As you read this article, it's likely that Robert J. DeMuth, M.D. '51 is in Pecs, Hungary, with a medical team from the University of Pennsylvania. Or perhaps he's in Bulgaria with Surgical Aid to Children of the World (SACAW). These are two trips on the calendar of DeMuth, a retired plastic surgeon who travels the world providing volunteer surgical care.

DeMuth's volunteerism began in 1973, while in private practice in Erie, Pennsylvania. One of his two partners had heard about Project Hope and proposed that each partner volunteer six weeks on a Project Hope ship. DeMuth spent six weeks in Maceio, Brazil, with his young family. "It was a marvelous experience for them and for me," says DeMuth. It also showed him the tremendous need that exists in foreign countries for the treatments of cleft lips and palates, burn scars, and congenital deformities.

But his next volunteer trip wasn't until the mid-1980s. DeMuth was then a faculty member in plastic surgery at the Oregon Health Sciences University, when he heard about Northwest Medical Teams International, an organization of volunteer health care professionals that assists the needy worldwide, and he soon became their volunteer director of plastic surgery. For the next several years, DeMuth made one or two trips a year, providing volunteer surgeries, primarily on children. By 1991, he was ready to retire and make a greater commitment to volunteerism.

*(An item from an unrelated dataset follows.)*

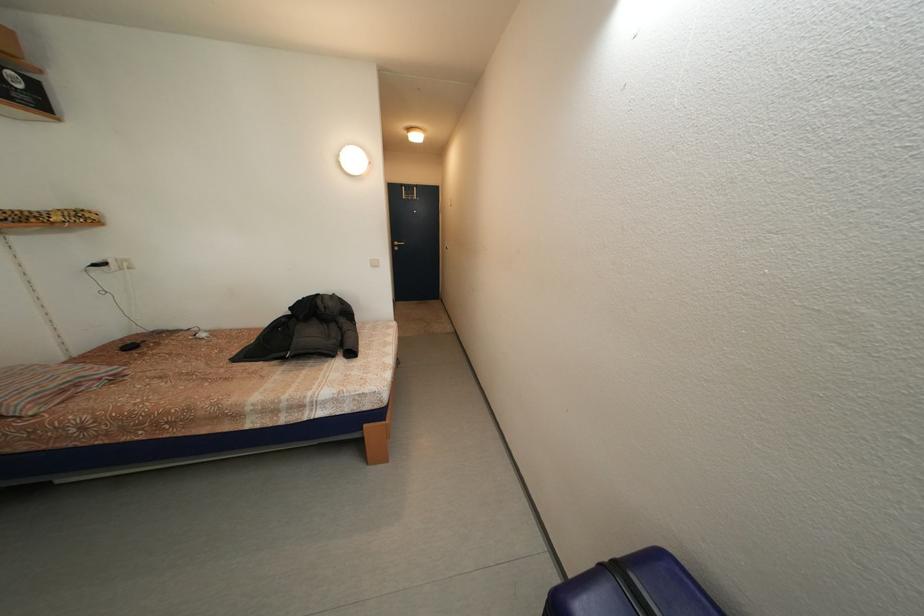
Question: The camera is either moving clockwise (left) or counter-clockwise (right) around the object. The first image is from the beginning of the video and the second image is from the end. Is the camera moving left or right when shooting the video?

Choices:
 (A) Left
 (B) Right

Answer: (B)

"The practice of medicine in the United States had become so infiltrated by bureaucracy, not to mention the litigation environment that assumes doctors guilty until proven innocent," says DeMuth. "By 1991, the number of staff I had had doubled just to take care of the red tape, and I was only spending about 25 percent of my time actually practicing medicine."

DeMuth now makes approximately four volunteer trips a year, ranging in length from a week to a month. To date, he's made 29 trips to 13 countries, performing thousands of surgeries at no cost to the patient. "Anybody buys me a plane ticket, I'll go," says DeMuth, who played football and basketball at Hobart and was captain of the 1951 lacrosse team, ranked eighth in the nation.

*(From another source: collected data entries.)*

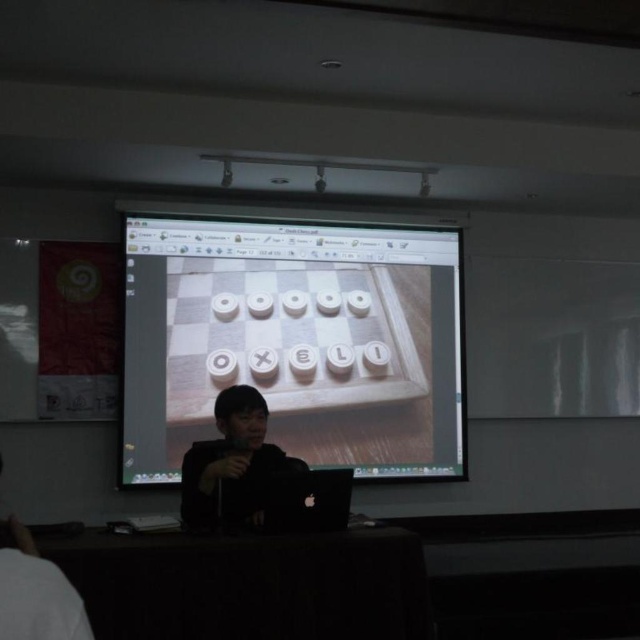
You are a presenter standing at the podium. You need to adjust the position of the wooden board at center so that it is exactly 1.2 meters away from your black matte shirt at center. Based on the current distance, should you move the wooden board closer or farther away?

The wooden board at center is currently 1.31 meters away from the black matte shirt at center. To achieve the desired distance of 1.2 meters, you should move the wooden board closer to the black matte shirt at center by 0.11 meters.

You are a photographer adjusting the camera focus. The wooden board at center and the black matte shirt at center are both in the frame. Which object should you focus on first if you want to ensure the larger object is sharp?

The wooden board at center is bigger than the black matte shirt at center, so you should focus on the wooden board at center first to ensure it is sharp.

Looking at this image, you are an attendee at the presentation and want to know if the wooden board at center is wider than the black matte shirt at center. Can you determine this based on the visual information provided?

The wooden board at center is wider than the black matte shirt at center because the wooden board at center has a greater width as stated in the description.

"Generally, the number of surgeons doing this work is not sufficient to take care of the poverty sections of these countries," he says. "These are not necessarily third-world countries, but they don't take care of their poor. There aren't as many plastic surgeons as there are in the United States and the doctors only want to care for their private patients."

As a result, surgeries considered routine in the United States simply aren't performed on poor children, resulting in life-long deformity. Parents often hide their children out of embarrassment. People who suffer from cleft lip and palate are also at great risk for respiratory infections and disease, and the conditions cause speech impediments.

That's why DeMuth prefers to take a team approach to providing care. "These kids usually have a multitude of problems," he says. "You can't just sew up their lip and palate and be done with it. Usually their teeth are crooked and their speech is messed up. It takes a team of specialists."

DeMuth has already helped the Pecs Children's Hospital in Pecs, Hungary, establish a multidisciplinary team to treat children in that region. He'll be back for his third visit this August with a speech pathologist, orthodontist, and nurse to work with the Hungarian professionals for a week on problem cases.

"I'm doing what I'm trained for and the paperwork is minimal," says Demuth, who volunteers through several different organizations. "It's also extremely rewarding. The patients are able to live healthy, normal lives. Patients give you a hug or shake your hand. They're so thankful."